(Dataset entries)
-=-=-

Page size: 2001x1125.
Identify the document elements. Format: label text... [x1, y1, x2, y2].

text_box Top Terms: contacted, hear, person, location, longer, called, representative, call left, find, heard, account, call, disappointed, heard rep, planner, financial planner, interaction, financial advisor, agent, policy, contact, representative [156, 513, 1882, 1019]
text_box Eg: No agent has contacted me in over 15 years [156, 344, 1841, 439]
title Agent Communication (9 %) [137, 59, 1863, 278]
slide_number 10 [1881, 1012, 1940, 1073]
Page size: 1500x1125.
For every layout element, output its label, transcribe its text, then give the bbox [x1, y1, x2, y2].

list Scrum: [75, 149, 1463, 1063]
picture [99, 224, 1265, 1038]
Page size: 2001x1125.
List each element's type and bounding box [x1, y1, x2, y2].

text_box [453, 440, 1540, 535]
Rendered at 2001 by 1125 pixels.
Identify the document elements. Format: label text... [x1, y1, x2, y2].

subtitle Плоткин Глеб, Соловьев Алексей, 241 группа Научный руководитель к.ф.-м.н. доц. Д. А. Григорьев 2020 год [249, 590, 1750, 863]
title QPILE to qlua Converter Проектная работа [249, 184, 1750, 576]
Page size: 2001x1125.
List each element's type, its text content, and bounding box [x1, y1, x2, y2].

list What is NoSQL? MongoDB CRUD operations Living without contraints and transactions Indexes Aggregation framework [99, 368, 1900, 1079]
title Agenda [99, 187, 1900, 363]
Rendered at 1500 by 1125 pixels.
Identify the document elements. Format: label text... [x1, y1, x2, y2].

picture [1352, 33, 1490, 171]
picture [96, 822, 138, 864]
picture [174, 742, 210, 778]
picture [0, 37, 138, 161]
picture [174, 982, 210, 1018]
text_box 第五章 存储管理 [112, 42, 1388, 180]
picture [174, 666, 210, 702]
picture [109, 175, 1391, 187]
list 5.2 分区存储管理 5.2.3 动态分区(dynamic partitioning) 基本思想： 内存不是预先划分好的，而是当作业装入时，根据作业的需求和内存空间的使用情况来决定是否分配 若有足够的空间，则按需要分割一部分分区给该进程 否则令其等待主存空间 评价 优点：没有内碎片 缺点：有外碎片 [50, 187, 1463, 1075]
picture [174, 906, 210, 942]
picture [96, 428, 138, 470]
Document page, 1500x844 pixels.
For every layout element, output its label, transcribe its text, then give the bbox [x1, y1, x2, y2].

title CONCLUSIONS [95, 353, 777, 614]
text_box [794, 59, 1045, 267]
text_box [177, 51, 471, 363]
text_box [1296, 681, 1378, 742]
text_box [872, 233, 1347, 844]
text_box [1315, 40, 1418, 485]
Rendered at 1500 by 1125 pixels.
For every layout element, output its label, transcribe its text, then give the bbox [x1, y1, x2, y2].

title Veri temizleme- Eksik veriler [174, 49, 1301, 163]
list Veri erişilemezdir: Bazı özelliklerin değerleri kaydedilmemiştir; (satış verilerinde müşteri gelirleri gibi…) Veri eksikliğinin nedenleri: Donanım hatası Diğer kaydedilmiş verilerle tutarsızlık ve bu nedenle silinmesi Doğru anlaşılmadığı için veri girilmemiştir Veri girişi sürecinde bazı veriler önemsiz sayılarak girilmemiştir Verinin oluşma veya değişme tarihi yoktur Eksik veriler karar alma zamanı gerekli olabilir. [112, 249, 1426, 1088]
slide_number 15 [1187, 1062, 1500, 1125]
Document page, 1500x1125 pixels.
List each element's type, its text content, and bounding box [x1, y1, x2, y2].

-=-=-

> **INSTRUCTIONS TO FOLLOW**: Reproduce the entries in full, exactly as written.

> **REPLY**:
Page size: 2001x1125.
Identify the document elements. Format: label text... [x1, y1, x2, y2].

text_box Top Terms: contacted, hear, person, location, longer, called, representative, call left, find, heard, account, call, disappointed, heard rep, planner, financial planner, interaction, financial advisor, agent, policy, contact, representative [156, 513, 1882, 1019]
text_box Eg: No agent has contacted me in over 15 years [156, 344, 1841, 439]
title Agent Communication (9 %) [137, 59, 1863, 278]
slide_number 10 [1881, 1012, 1940, 1073]
Page size: 1500x1125.
For every layout element, output its label, transcribe its text, then give the bbox [x1, y1, x2, y2].

list Scrum: [75, 149, 1463, 1063]
picture [99, 224, 1265, 1038]
Page size: 2001x1125.
List each element's type and bounding box [x1, y1, x2, y2].

text_box [453, 440, 1540, 535]
Rendered at 2001 by 1125 pixels.
Identify the document elements. Format: label text... [x1, y1, x2, y2].

subtitle Плоткин Глеб, Соловьев Алексей, 241 группа Научный руководитель к.ф.-м.н. доц. Д. А. Григорьев 2020 год [249, 590, 1750, 863]
title QPILE to qlua Converter Проектная работа [249, 184, 1750, 576]
Page size: 2001x1125.
List each element's type, its text content, and bounding box [x1, y1, x2, y2].

list What is NoSQL? MongoDB CRUD operations Living without contraints and transactions Indexes Aggregation framework [99, 368, 1900, 1079]
title Agenda [99, 187, 1900, 363]
Rendered at 1500 by 1125 pixels.
Identify the document elements. Format: label text... [x1, y1, x2, y2].

picture [1352, 33, 1490, 171]
picture [96, 822, 138, 864]
picture [174, 742, 210, 778]
picture [0, 37, 138, 161]
picture [174, 982, 210, 1018]
text_box 第五章 存储管理 [112, 42, 1388, 180]
picture [174, 666, 210, 702]
picture [109, 175, 1391, 187]
list 5.2 分区存储管理 5.2.3 动态分区(dynamic partitioning) 基本思想： 内存不是预先划分好的，而是当作业装入时，根据作业的需求和内存空间的使用情况来决定是否分配 若有足够的空间，则按需要分割一部分分区给该进程 否则令其等待主存空间 评价 优点：没有内碎片 缺点：有外碎片 [50, 187, 1463, 1075]
picture [174, 906, 210, 942]
picture [96, 428, 138, 470]
Document page, 1500x844 pixels.
For every layout element, output its label, transcribe its text, then give the bbox [x1, y1, x2, y2].

title CONCLUSIONS [95, 353, 777, 614]
text_box [794, 59, 1045, 267]
text_box [177, 51, 471, 363]
text_box [1296, 681, 1378, 742]
text_box [872, 233, 1347, 844]
text_box [1315, 40, 1418, 485]
Rendered at 1500 by 1125 pixels.
For every layout element, output its label, transcribe its text, then give the bbox [x1, y1, x2, y2].

title Veri temizleme- Eksik veriler [174, 49, 1301, 163]
list Veri erişilemezdir: Bazı özelliklerin değerleri kaydedilmemiştir; (satış verilerinde müşteri gelirleri gibi…) Veri eksikliğinin nedenleri: Donanım hatası Diğer kaydedilmiş verilerle tutarsızlık ve bu nedenle silinmesi Doğru anlaşılmadığı için veri girilmemiştir Veri girişi sürecinde bazı veriler önemsiz sayılarak girilmemiştir Verinin oluşma veya değişme tarihi yoktur Eksik veriler karar alma zamanı gerekli olabilir. [112, 249, 1426, 1088]
slide_number 15 [1187, 1062, 1500, 1125]
Document page, 1500x1125 pixels.
List each element's type, its text content, and bounding box [x1, y1, x2, y2].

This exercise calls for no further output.